Embodied listening praxis enriches pedagogy by cultivating relational consciousness and ethical presence in learners. Students can engage deeply with the sonic dimensions of place, revealing the interwoven vitality and fragilities of ecological communities (Krause, 2016; Reich, 2016; Schuurman-Olson, 2023). This relational learning teaches the care, humility, and reciprocal accountability essential for transformative environmental engagement.
Listening Into Kinship
Deep listening is more than a contemplative act; it is a practice that invites us to pause, attend, and participate in the ongoing song of the living world. As an embodied mode of relationality, deep listening nurtures kinship, reciprocity, and care by sensitizing us to every note, silence, and breath within our shared sonic environment (Jenkins, 2021; Lipari, 2015; Oliveros, 2010). It calls us to a mutual responsibility that extends beyond individual beings or objects, encompassing the vital relationships that weave the world together (Barclay, 2013; Bjelica, 2022).

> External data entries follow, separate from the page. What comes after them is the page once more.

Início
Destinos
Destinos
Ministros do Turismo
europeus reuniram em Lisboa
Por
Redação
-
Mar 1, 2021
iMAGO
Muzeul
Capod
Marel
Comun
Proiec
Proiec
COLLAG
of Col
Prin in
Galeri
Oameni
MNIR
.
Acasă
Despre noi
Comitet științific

Botanist and author Robin Wall Kimmerer’s reflection, “It’s not just land that is broken, but more importantly, our relationship to land” (2013, p. 9), offers a powerful invitation to critically re-examine our deeply held values and identities within a living, breathing world. Deep listening encourages recognition of our integral interdependence with human and more-than-human communities, embracing the gifts of kinship and belonging. Through attentiveness to the connections – the spaces between – that define our existence, we open toward vulnerability, mutual becoming, and ethical cohabitation. This relational practice guides us toward collective responsibility and transformation, offering a participatory ethic rooted in care, responsiveness, and shared presence.

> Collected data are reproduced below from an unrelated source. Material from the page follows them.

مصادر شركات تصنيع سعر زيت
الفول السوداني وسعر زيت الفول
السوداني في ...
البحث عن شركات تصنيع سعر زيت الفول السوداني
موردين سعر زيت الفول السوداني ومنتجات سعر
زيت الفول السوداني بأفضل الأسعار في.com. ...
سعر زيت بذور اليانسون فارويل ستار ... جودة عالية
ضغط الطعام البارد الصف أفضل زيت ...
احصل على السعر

Practically, the relational awareness cultivated through deep listening can move beyond the contemplative moment into concrete ecological engagement. In educational and community settings, practices such as soundwalking and soundsitting, as well as soundweaving – a collaborative listening practice that invites participatory co-composition with human and more-than-human sounds – can guide participants into place-based stewardship projects, listening-centered dialogue, and more careful multispecies coexistence. By attending to how bodies, places, and voices meet in shared sonic environments, deep listening helps participants recognize their responsibilities within damaged landscapes and invites small, situated acts of repair that can contribute to broader cultural shifts in how communities respond to ecological crises.
Deep listening offers a path to transformative ecological engagement by cultivating environmental empathy and ethical relationality. It moves us beyond abstract ideas into lived, sensory experiences that deepen our connection to place and community. This practice opens pathways for ongoing reflection, mutual accountability, and collective stewardship within a more-than-human world (Chan et al., 2016; Haskell, 2018; Oliveros, 2010). Through deep listening, individuals and communities develop embodied awareness of interdependence and shared responsibility, nurturing the relational values essential for ecological resilience and ethical cohabitation.